Doch nicht immer sind die Anzeichen so einfach zu erkennen. Lothar Sternberg hat auf der Skihütte nicht geahnt, was da auf ihn zukommt. "Ich wusste nicht, was mir passiert", sagt Sternberg. "Meine Frau glaubte, ich hätte das Messer beim Wurstschneiden falsch gehalten, und ich dachte, ein Nerv sei eingeklemmt." Also machte sich der ehemalige Produktionshelfer keine Sorgen, beendete seinen Urlaub wie geplant am nächsten Tag, fuhr sogar noch selbst das Auto nach Hause. Es war Wochenende, und Sternberg wartete mit dem Arztbesuch bis zum Montag. Dann ging alles ganz schnell: Der Arzt überwies ihn sofort ins Krankenhaus, wo er drei Wochen liegen musste. Dann kam er in eine Reha-Klinik. Noch heute läuft er mit einem Stock, eine leichte Gehbehinderung ist geblieben.

2005 kam dann noch ein zweiter Schlaganfall hinzu. "Mir wurde plötzlich schlecht, und am nächsten Nachmittag stellte der Arzt wieder einen Schlaganfall fest", sagt der Rentner. Vom zweiten Mal habe er sich bis heute nicht wieder erholt. "Ich habe keinen Antrieb mehr, keine Lust auf irgendetwas", sagt er, "mein Motor läuft nur noch mit halber Kraft."

Die Selbsthilfegruppe ist eine lustige Truppe

"Er ist wieder zu spät zum Arzt gegangen. Je eher der Patient ins Krankenhaus kommt, desto größer sind die Chancen", sagt Karin Lippert-Krumbügel. Die 73-Jährige ist Leiterin einer Schlaganfall-Selbsthilfegruppe in Bad Oldesloe. Seit 14 Jahren treffen sich die Mitglieder jeden zweiten Dienstag im Monat um 14.30 Uhr im Alten- und Pflegeheim Forsthaus. "Wir sind eine lustige Truppe, keiner muss Berührungsangst haben", sagt Lippert-Krumbügel. Im November gehen alle gemeinsam Grünkohl essen, im Mai veranstaltet sie ein Sommerfest. Doch natürlich geht es vor allem darum, sich auszutauschen und Tipps zu neuen Therapien oder guten Ärzten zu erhalten. Katrin Lippert-Krumbügel ist selbst nicht betroffen, in die Selbsthilfegruppe ist sie "reingerutscht", wie sie sagt. Die ursprüngliche Leiterin war gegangen, ihre Schützlinge allein.
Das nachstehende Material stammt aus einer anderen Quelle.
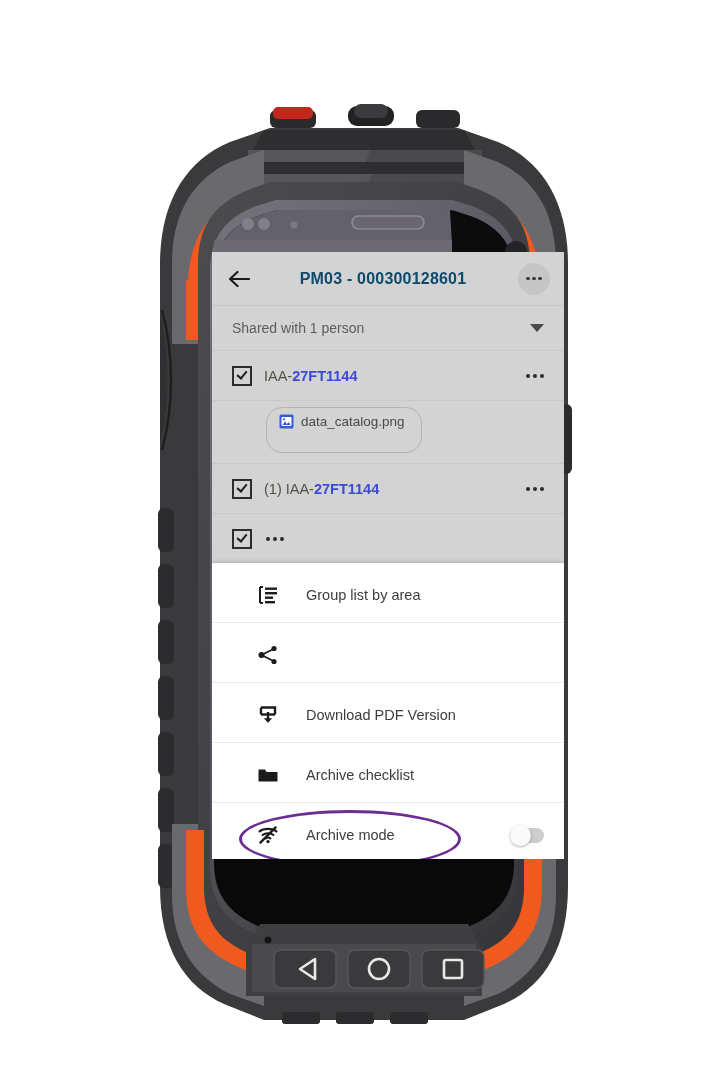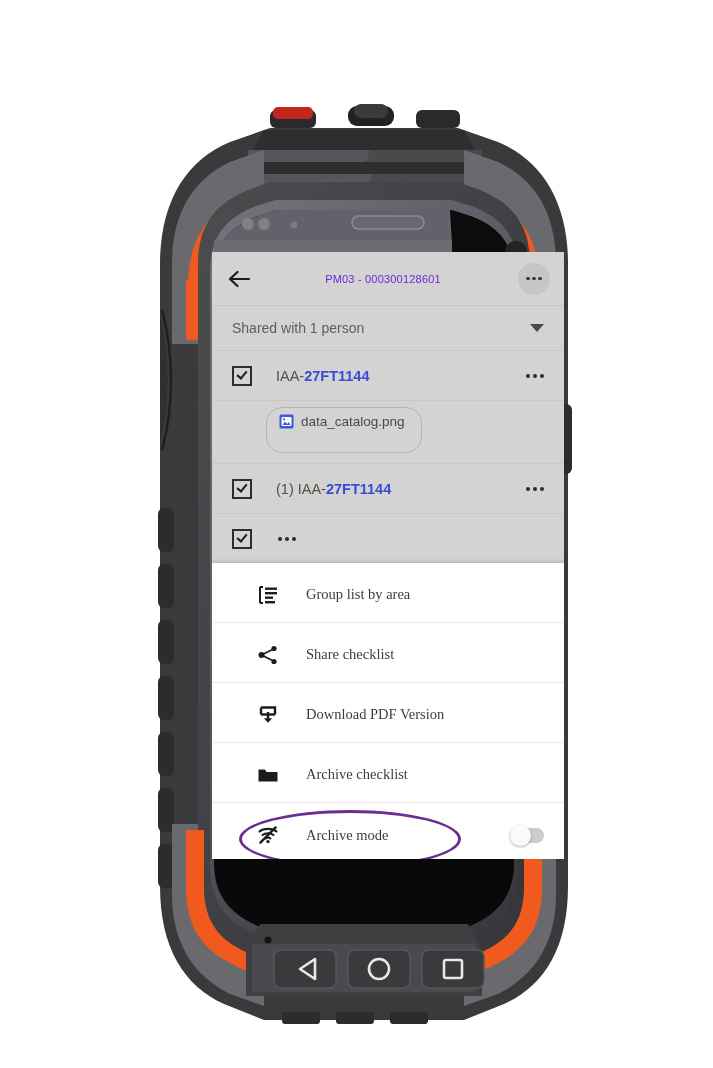"PM03 - 000300128601" #app-bar-title { color: #6d28d9 -> #0c4a6e; font-size: 11px -> 16px; font-weight: normal -> bold }
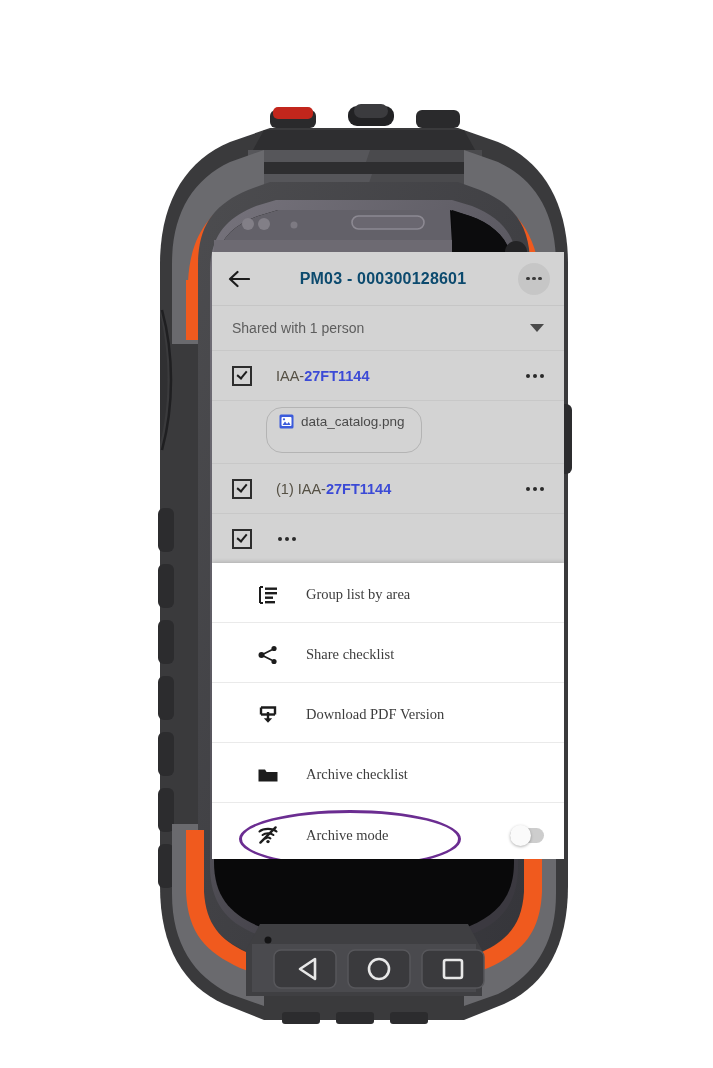"IAA-27FT1144" .chk-row { gap: 12px -> none }
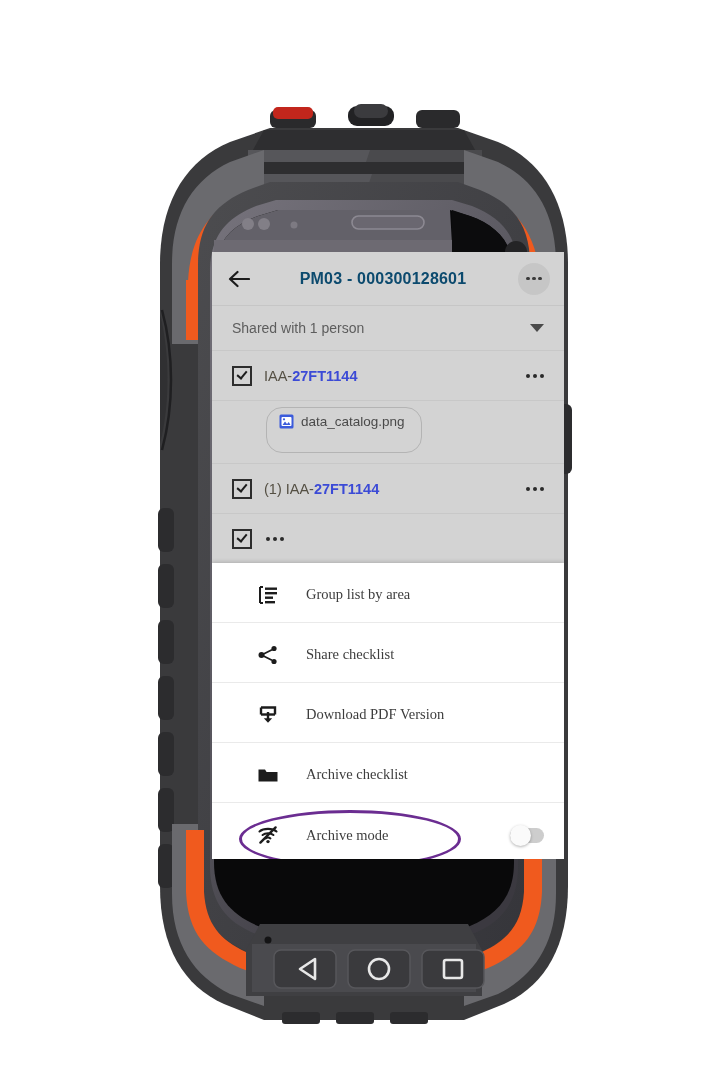"Group list by area" .menu-item { font-family: Liberation Serif, serif -> none }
Zum Beispiel der Mann, der nach dem Tod seiner 46 Jahre alten Frau auch noch einen Schlaganfall verarbeiten musste. Oder eine junge Mutter, die bereits mit 26 vom Schicksal getroffen wurde und ihr Kleinkind nicht mehr allein wickeln konnte. "Jährlich sind sogar 200 Kinder von einem Schlaganfall betroffen", sagt die Gruppenleiterin. Sie kennt die Auswirkungen des Schlaganfalls genau und ist sich sicher: "Lieber habe ich viermal einen Herzinfarkt als einmal einen Schlaganfall, denn danach ist nichts wie vorher." Wichtig sei es aber, auf keinen Fall aufzugeben.

Auch Lothar Sternberg ist seit seinem zweiten Schlaganfall nur schwer zu motivieren, sein Sofa zu verlassen. "Wir sehen uns aber beim Grünkohlessen", sagt Lippert-Krumbügel und hilft dem 74-Jährigen auf die Beine.